Rev. Jackson, in Cuba, hopes to see jailed Jewish-American Alan Gross


HAVANA — The Rev. Jesse Jackson traveled to Cuba Friday for talks with the island’s religious leaders and said he hopes to visit Alan Gross, a U.S. government subcontractor serving a 15-year sentence in the Caribbean nation.
  
In brief comments outside a seaside Havana hotel, Jackson told reporters he intended to meet with local clergy about their concerns for the needs of the poor, and to discuss relations between Cuba, the United States and the rest of the Caribbean.

Asked whether he would meet with Gross, Jackson said: “I would like to.”

Gross was arrested in December 2009 after authorities caught him importing restricted communications equipment into the country.

He said he was only setting up Internet networks for island Jewish groups, but a court convicted him on a statute governing crimes against the state and sentenced him to 15 years.

The case threw already cool U.S.-Cuba relations into a deep freeze, although there have been signs of some thawing this year.

Jackson has traveled to Yugoslavia, Syria and Iraq in the past to help gain freedom for U.S. citizens jailed there.
  
In March 2011, shortly before Gross’ trial, he appealed to Cuba to release the man on humanitarian grounds and offered to help mediate.

Former President Jimmy Carter came to Havana later that month, but left without Gross.

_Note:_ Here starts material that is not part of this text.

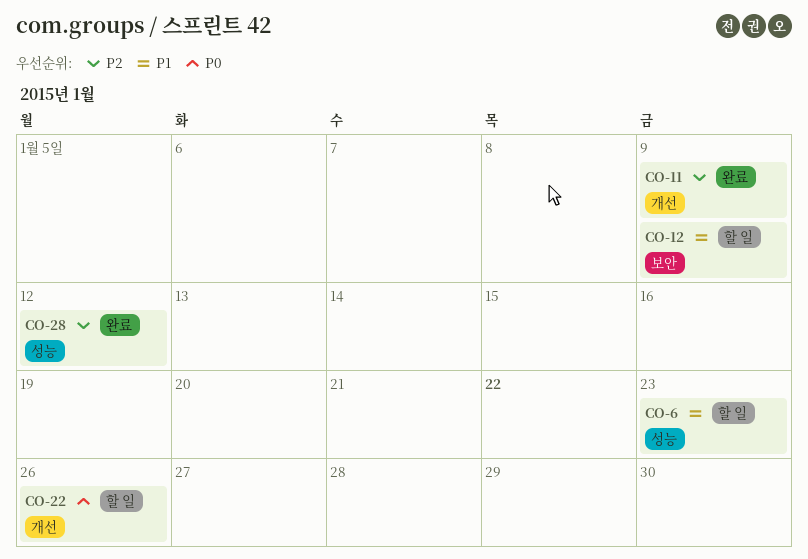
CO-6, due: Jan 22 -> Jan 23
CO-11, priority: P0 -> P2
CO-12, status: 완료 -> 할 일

In September 2011, the former governor of New Mexico and U.S. Ambassador to the United Nations, Bill Richardson, made a high profile visit to try to negotiate Gross’ release.

But the trip abruptly fell apart amid mutual recriminations as Richardson wasn’t even allowed to see Gross, and referred to him in public comments as a “hostage.”

Jackson has visited Cuba on several occasions and met with both former President Fidel Castro and current President Raul Castro. In 1984, he helped negotiate the release of 26 Cuban prisoners. Most of them went into exile.

On Friday, Jackson said he hopes to help continue healing the wounds of a five-decade divide between islanders and exiles.

“It’s good to be back to Cuba again,” Jackson said. “We’ve been here over the years. We have developed kinships with many Cuban-Americans trying to build Cuban-Cuban American family reunification.”

“We hope for the day we will have the walls down, the bridges built,” he said.